_Exercise aim:_ Rename "phylum" to "division" wherever it occurs, starting with the first line of the material and going on through the line with "genus: Perichaena". Return only those lines, otherwise unchanged.

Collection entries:
>> BEGIN

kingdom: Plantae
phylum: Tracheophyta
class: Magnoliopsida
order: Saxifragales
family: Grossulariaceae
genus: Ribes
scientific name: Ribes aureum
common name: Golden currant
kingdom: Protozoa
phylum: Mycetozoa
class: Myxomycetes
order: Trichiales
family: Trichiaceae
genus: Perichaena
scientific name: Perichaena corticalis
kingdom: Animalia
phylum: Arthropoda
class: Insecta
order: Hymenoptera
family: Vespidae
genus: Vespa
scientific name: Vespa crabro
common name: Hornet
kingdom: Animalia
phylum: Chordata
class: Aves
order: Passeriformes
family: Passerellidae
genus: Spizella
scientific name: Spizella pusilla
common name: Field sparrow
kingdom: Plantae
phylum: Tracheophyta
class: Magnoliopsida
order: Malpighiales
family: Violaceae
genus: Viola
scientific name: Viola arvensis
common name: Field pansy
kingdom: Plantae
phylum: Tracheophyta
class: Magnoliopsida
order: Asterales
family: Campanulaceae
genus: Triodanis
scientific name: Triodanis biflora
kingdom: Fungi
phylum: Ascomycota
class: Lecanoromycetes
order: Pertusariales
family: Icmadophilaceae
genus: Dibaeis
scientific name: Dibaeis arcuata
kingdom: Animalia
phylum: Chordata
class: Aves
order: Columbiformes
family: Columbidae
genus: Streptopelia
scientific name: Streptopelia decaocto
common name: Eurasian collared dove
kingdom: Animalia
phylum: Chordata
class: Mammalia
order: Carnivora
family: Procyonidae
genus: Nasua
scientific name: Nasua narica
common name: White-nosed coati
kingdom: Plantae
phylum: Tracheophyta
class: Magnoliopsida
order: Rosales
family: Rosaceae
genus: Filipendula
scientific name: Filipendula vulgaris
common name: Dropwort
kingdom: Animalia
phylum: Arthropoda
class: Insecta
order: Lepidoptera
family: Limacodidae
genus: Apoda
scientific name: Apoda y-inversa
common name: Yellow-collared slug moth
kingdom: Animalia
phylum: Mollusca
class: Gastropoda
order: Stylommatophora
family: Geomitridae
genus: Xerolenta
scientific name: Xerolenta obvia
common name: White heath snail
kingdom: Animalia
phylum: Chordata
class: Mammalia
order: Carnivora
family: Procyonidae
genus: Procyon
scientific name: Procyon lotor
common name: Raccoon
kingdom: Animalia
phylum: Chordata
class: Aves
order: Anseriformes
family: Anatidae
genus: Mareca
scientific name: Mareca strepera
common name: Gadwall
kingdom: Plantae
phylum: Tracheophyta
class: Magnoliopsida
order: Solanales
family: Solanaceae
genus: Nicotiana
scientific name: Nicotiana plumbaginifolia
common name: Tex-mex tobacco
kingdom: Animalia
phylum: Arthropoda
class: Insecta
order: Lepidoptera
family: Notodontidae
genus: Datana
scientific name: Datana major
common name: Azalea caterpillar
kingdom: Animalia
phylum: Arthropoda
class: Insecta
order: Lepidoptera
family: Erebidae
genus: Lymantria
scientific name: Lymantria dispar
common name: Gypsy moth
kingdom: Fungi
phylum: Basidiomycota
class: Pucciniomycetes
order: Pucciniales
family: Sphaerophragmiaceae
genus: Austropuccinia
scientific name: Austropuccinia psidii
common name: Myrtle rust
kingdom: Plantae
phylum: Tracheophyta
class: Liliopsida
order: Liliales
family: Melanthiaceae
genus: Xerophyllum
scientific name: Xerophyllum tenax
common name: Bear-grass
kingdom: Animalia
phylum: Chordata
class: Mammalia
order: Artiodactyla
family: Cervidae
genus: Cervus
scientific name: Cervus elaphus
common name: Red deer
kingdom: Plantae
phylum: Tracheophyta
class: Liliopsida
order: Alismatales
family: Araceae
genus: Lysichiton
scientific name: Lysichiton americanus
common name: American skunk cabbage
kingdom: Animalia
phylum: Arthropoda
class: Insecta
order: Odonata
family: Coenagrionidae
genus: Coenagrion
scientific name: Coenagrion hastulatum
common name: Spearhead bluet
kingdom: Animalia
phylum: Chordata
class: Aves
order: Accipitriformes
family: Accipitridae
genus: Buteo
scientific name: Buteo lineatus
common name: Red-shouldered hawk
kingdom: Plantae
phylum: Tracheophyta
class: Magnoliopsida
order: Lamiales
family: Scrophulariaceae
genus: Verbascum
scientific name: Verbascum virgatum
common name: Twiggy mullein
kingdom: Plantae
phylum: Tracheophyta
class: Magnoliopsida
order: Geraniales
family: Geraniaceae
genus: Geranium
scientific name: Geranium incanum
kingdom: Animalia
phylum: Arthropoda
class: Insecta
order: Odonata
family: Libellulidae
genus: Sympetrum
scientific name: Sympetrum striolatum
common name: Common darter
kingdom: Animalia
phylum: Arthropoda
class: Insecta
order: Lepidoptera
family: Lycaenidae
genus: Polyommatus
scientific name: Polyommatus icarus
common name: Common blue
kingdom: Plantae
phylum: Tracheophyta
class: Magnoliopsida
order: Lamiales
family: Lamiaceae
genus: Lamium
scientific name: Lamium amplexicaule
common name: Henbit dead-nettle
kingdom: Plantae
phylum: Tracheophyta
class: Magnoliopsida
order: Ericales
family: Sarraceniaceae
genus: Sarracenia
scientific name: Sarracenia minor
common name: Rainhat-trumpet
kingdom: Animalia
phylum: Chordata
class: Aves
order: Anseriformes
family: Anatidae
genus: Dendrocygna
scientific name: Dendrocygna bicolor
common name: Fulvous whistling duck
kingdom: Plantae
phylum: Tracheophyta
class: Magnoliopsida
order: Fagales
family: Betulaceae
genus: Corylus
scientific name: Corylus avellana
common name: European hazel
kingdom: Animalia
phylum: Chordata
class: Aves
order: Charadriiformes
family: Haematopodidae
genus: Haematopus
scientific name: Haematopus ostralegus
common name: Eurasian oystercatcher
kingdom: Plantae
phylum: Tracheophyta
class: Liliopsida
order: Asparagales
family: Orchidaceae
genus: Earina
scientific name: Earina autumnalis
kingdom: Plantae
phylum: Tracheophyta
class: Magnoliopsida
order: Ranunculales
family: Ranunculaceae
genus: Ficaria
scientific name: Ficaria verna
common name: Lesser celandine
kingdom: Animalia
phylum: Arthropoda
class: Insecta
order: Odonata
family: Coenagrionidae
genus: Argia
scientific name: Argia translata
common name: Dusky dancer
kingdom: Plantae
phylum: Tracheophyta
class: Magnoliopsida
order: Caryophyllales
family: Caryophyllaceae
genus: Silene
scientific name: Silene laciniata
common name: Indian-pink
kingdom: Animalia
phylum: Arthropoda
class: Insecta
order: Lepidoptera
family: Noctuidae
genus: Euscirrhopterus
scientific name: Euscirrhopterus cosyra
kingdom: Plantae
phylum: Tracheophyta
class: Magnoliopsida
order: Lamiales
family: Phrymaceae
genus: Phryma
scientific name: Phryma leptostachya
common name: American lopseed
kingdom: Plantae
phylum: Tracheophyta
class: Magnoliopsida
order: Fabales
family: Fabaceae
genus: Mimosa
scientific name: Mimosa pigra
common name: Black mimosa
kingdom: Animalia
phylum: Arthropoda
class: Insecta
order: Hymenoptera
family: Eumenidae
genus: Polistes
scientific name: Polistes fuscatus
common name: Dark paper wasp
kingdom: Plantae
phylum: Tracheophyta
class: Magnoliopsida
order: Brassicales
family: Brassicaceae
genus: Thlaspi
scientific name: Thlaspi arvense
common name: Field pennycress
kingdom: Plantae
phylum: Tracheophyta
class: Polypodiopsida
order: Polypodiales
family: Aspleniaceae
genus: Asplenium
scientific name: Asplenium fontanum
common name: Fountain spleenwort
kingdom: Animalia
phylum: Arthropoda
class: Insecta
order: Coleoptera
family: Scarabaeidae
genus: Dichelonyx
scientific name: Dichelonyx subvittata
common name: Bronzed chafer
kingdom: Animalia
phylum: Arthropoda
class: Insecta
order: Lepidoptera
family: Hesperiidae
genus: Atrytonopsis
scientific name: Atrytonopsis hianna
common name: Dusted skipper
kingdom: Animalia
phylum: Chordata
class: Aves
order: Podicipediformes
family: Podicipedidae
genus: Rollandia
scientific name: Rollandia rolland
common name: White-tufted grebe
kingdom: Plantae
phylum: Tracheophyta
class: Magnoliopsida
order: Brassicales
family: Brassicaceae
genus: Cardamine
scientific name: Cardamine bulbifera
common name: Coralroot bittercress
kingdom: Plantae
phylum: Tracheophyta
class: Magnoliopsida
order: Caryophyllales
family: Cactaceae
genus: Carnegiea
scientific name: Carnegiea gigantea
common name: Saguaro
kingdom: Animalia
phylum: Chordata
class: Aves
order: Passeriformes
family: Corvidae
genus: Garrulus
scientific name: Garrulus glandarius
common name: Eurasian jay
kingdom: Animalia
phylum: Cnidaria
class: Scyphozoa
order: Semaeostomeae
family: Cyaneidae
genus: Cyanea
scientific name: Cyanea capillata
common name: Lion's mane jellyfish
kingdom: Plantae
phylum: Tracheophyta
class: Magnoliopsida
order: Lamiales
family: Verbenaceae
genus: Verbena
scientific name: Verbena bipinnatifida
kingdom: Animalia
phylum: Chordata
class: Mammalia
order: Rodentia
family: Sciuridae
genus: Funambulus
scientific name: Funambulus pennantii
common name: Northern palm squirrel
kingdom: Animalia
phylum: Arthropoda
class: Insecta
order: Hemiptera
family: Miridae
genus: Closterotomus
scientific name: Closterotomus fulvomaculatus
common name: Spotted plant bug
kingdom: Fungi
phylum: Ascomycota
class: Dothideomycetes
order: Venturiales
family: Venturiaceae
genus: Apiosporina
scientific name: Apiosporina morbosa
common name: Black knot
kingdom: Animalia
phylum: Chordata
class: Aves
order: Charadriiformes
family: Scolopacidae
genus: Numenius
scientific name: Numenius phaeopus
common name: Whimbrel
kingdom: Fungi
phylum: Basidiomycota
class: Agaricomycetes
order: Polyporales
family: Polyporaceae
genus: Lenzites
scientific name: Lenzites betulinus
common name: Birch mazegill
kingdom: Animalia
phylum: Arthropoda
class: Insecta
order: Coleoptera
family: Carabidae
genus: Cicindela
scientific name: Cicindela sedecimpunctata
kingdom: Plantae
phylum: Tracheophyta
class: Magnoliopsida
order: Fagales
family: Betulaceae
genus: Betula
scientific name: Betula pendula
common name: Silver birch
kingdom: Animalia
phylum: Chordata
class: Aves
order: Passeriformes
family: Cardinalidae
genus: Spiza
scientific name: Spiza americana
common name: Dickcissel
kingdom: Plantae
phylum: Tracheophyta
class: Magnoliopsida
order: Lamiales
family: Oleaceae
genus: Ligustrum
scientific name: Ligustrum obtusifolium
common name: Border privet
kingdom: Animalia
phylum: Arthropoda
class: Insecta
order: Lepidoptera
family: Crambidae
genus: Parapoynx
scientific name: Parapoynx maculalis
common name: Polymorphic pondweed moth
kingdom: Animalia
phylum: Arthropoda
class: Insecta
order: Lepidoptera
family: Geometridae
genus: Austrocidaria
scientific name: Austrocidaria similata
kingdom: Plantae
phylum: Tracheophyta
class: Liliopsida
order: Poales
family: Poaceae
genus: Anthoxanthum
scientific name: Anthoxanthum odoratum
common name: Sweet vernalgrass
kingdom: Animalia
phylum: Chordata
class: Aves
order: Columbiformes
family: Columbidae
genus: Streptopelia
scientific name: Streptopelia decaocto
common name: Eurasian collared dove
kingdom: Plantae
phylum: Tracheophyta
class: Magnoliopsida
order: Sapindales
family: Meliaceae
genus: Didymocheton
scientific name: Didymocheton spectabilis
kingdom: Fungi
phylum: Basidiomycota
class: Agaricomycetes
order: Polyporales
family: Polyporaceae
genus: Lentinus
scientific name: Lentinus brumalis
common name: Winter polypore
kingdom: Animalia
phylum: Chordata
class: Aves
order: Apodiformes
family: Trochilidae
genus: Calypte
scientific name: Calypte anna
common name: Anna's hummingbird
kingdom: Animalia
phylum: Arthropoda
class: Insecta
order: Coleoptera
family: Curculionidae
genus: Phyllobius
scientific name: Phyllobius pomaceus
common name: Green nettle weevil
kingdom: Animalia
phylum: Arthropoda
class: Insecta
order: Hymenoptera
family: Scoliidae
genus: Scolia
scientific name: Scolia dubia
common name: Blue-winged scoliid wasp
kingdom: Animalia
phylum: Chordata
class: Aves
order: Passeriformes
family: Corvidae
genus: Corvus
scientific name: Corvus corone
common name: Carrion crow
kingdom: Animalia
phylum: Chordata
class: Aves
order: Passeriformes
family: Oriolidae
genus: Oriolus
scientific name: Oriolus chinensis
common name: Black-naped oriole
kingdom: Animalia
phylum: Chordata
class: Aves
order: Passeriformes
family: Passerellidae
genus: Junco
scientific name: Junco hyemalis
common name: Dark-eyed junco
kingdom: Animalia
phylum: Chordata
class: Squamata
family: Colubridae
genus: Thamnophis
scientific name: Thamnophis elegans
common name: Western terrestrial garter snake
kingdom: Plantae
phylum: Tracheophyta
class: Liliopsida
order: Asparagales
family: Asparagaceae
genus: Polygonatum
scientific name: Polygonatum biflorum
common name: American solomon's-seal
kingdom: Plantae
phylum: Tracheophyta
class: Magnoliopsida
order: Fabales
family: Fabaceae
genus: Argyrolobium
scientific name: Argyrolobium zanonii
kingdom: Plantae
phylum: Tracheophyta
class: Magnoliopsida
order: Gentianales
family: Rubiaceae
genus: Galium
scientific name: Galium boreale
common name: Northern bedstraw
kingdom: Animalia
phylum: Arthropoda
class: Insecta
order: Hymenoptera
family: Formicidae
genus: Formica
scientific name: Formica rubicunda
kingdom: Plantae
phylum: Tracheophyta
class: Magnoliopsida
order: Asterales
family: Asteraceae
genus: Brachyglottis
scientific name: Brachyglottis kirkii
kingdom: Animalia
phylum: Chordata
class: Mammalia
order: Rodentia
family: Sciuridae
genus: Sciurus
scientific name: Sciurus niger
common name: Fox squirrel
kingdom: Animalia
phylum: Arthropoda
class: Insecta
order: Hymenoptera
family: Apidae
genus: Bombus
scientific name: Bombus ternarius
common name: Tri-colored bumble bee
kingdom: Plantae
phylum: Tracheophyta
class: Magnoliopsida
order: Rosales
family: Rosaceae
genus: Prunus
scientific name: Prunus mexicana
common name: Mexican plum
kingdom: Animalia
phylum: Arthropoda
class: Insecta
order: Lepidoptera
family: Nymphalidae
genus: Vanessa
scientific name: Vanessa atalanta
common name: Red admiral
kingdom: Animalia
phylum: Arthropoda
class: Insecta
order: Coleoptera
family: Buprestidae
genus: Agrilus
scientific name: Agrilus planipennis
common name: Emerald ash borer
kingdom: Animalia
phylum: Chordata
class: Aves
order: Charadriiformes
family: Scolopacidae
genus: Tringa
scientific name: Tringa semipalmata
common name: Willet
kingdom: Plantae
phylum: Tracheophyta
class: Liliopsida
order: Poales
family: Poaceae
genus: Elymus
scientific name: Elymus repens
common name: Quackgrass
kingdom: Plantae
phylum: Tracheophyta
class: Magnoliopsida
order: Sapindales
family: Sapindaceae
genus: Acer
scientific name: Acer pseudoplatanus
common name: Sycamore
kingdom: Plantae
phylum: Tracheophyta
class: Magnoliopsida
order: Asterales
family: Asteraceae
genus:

>> END

_Output of the exercise:_
kingdom: Plantae
division: Tracheophyta
class: Magnoliopsida
order: Saxifragales
family: Grossulariaceae
genus: Ribes
scientific name: Ribes aureum
common name: Golden currant
kingdom: Protozoa
division: Mycetozoa
class: Myxomycetes
order: Trichiales
family: Trichiaceae
genus: Perichaena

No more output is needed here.